▶ _Stored data_:
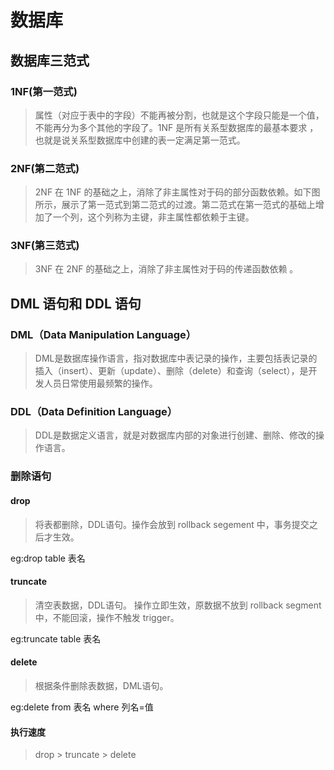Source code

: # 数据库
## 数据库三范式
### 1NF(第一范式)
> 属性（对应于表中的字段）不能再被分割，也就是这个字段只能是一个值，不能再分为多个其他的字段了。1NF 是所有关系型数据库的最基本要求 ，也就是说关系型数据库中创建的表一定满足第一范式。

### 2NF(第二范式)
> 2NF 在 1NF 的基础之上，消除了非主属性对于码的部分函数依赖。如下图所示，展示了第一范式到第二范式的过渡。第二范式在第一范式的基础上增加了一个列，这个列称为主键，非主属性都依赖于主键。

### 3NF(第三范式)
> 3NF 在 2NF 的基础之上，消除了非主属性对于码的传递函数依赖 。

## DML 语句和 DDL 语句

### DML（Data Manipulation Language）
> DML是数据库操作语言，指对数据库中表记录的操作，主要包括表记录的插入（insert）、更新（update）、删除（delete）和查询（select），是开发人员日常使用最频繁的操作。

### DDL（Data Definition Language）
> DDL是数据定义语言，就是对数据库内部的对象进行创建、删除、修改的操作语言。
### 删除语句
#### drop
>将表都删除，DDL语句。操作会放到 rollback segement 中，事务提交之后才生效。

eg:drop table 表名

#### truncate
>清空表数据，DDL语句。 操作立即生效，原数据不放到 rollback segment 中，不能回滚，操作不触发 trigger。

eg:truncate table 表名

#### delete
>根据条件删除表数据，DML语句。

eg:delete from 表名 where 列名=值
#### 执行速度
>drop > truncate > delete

--

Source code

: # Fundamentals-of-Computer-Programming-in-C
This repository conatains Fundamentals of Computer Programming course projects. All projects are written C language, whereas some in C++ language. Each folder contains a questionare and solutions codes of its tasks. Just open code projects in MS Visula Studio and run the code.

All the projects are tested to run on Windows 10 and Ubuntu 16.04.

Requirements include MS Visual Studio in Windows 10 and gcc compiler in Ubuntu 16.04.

---

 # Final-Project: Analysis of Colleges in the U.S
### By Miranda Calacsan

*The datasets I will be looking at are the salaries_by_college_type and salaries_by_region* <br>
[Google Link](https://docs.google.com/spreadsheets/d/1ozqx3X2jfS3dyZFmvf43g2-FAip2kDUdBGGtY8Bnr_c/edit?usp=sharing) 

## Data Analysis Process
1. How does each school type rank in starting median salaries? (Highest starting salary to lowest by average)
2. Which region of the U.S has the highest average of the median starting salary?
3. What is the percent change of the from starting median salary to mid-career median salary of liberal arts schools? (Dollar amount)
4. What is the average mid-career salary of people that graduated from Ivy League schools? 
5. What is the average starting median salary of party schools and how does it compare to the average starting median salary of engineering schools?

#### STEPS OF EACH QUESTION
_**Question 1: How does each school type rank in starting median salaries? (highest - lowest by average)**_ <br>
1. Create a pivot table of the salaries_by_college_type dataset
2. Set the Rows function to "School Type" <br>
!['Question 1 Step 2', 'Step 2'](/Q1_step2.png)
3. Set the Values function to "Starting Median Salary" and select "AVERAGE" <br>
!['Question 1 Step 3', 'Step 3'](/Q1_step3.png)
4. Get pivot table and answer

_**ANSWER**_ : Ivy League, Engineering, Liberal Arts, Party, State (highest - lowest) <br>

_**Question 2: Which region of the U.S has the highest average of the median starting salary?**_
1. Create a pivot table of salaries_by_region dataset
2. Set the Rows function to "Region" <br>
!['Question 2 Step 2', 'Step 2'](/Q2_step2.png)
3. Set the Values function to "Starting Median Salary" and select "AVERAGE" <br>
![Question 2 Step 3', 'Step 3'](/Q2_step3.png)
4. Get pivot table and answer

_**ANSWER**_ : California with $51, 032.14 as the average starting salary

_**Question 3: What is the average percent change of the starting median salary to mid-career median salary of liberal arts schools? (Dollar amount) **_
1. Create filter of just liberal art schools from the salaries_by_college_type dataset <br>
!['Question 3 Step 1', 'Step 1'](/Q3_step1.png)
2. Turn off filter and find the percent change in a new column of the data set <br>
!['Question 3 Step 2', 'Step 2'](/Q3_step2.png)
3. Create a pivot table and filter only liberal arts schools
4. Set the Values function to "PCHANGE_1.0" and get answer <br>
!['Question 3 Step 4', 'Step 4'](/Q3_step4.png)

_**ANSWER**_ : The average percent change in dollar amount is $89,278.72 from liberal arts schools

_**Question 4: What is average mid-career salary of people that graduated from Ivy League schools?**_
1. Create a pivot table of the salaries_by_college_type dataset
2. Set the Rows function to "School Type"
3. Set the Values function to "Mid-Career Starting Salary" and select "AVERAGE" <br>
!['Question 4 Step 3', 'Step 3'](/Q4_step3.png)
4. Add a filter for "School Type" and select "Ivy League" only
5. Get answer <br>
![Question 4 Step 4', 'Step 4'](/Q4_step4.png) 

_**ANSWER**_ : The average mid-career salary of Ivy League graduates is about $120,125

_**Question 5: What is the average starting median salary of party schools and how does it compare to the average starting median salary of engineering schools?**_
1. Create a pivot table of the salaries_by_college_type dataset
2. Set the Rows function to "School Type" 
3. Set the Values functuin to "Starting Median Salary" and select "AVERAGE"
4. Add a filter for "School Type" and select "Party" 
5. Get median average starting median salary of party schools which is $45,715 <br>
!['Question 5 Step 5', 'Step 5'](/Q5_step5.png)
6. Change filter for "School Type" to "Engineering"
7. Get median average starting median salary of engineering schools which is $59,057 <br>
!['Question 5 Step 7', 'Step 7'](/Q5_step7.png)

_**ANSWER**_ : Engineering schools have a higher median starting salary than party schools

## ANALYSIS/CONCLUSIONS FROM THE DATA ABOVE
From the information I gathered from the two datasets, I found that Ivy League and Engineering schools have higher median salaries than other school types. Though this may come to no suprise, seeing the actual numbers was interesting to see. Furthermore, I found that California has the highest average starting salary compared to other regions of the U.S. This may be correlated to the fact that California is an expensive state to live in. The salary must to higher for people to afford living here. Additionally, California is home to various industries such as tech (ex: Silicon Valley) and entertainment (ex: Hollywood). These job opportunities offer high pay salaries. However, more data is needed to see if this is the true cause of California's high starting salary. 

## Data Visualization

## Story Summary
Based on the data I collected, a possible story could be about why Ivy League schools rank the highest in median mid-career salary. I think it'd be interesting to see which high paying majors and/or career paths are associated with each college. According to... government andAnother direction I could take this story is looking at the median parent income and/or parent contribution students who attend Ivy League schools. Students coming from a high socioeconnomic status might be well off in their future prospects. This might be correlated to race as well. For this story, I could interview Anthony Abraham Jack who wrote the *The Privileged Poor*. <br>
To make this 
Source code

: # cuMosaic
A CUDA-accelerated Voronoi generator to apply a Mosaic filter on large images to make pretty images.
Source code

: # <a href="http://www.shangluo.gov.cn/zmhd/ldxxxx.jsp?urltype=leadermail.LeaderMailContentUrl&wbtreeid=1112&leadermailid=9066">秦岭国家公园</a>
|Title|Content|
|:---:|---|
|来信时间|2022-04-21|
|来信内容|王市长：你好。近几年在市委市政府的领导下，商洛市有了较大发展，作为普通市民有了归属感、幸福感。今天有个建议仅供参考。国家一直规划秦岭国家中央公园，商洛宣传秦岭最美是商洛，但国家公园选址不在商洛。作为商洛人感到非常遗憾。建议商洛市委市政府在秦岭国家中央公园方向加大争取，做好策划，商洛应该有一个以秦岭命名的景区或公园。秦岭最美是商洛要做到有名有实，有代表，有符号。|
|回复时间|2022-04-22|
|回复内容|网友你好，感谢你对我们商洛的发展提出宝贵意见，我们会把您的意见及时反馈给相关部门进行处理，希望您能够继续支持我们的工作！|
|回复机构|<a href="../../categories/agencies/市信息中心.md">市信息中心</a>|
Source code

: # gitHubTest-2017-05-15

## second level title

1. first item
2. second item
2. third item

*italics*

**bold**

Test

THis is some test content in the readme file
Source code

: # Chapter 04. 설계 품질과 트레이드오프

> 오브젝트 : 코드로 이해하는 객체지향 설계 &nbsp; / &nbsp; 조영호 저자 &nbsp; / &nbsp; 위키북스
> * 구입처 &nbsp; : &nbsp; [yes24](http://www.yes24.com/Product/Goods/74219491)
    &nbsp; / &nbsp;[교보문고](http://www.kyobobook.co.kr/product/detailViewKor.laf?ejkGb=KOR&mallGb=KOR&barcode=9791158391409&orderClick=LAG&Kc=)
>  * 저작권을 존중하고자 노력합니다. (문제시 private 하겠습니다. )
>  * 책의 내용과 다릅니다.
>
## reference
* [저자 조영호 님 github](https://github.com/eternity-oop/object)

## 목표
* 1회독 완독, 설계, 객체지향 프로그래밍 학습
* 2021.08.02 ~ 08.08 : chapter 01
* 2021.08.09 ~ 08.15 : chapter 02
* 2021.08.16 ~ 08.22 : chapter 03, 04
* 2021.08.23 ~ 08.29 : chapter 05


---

▶ _Task directions_:
With "truncate" as the search word, count the matching lines in the records and give the number alone.

▶ _Exercise solution_:
3